- _Action item_: Format the listing below as a numbered list, leaving out blank lines and omitting the pictures.

--- --- ---

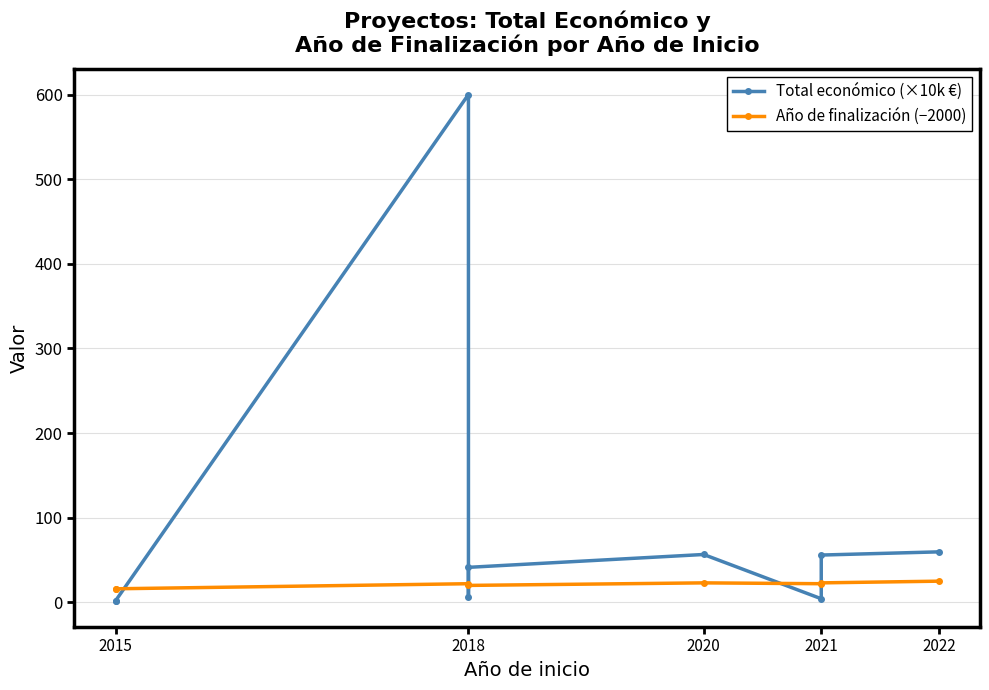

Which series changed the most between 2015 and 2018?

Total económico (×10k €)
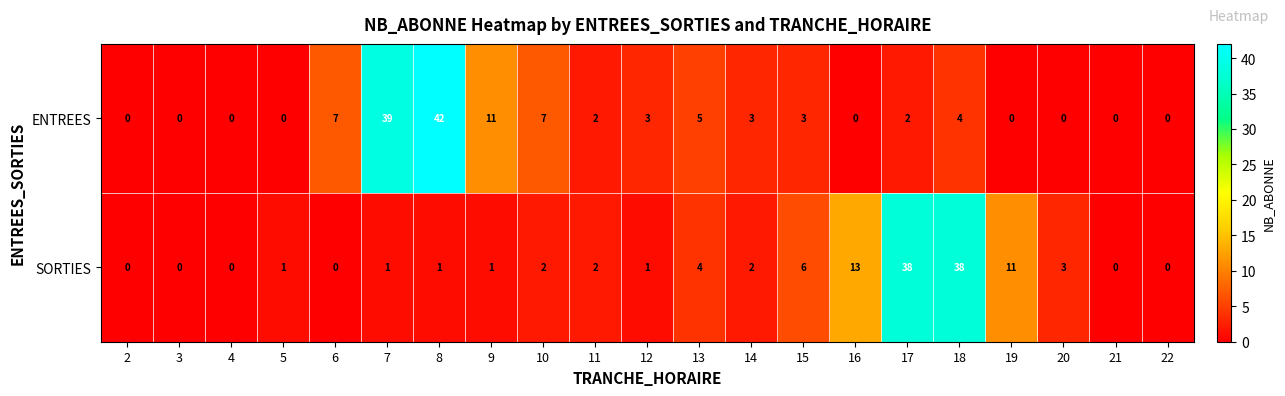

At which category is the sum across all series the highest?

8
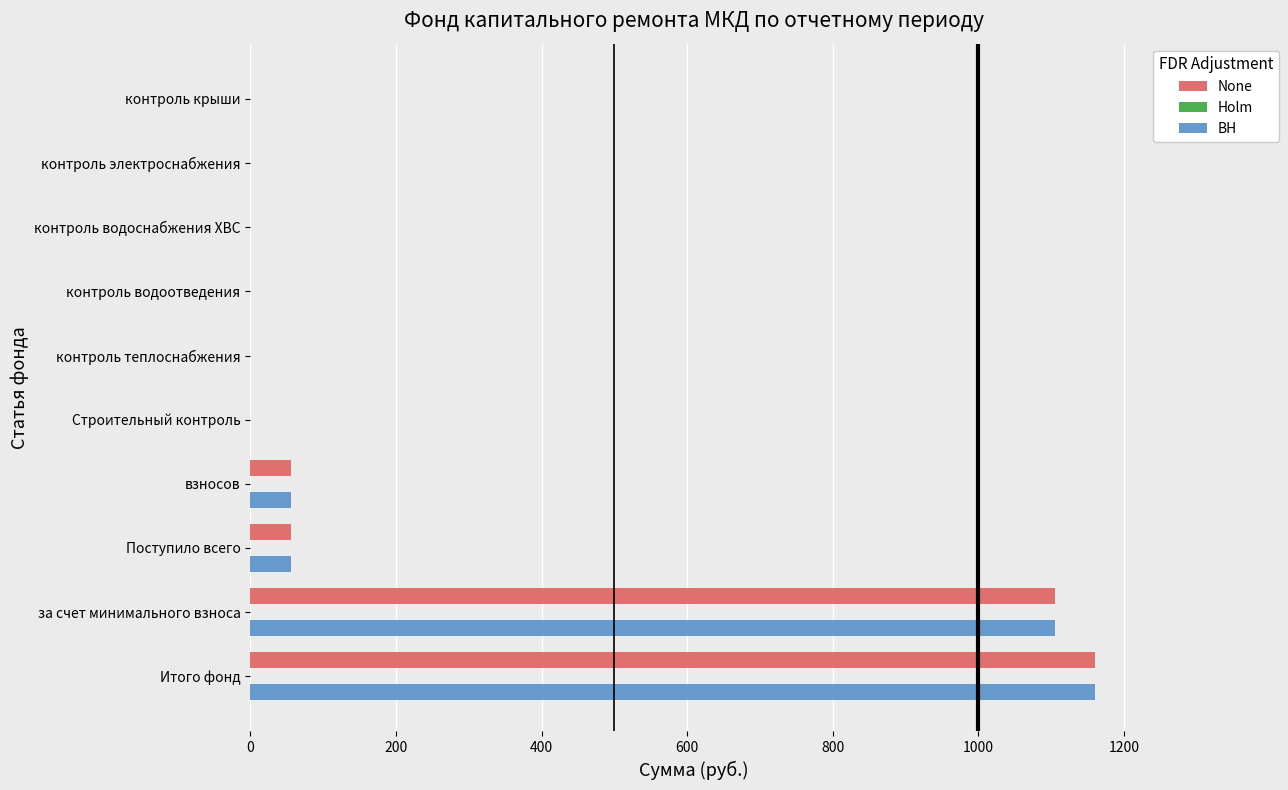

The value of BH at контроль теплоснабжения is 809.0. True or false?

False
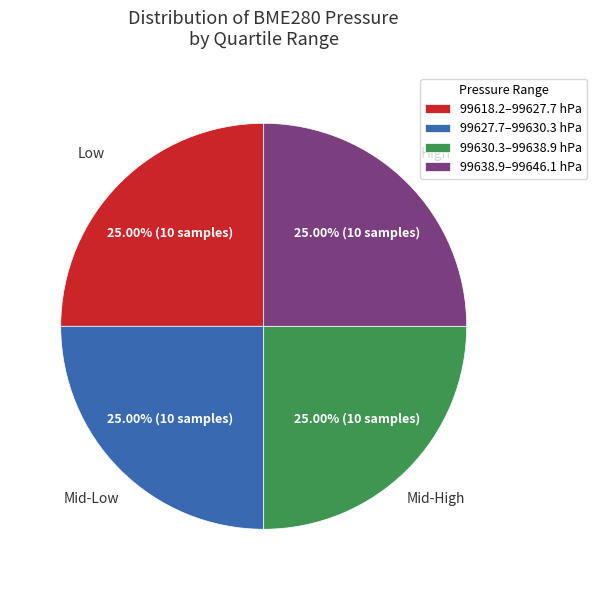

Does 99630.3–99638.9 hPa represent more than half of the total?

No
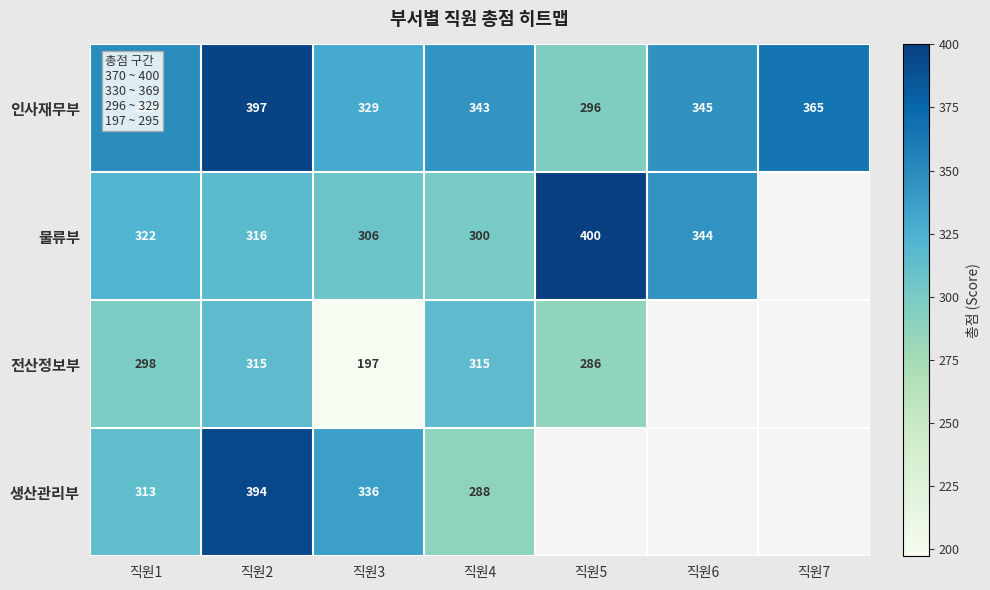

What is the difference between the highest and lowest values at 직원3?

139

--- --- ---

- _Response below_:
1. Which series changed the most between 2015 and 2018?
2. Total económico (×10k €)
3. At which category is the sum across all series the highest?
4. 8
5. The value of BH at контроль теплоснабжения is 809.0. True or false?
6. False
7. Does 99630.3–99638.9 hPa represent more than half of the total?
8. No
9. What is the difference between the highest and lowest values at 직원3?
10. 139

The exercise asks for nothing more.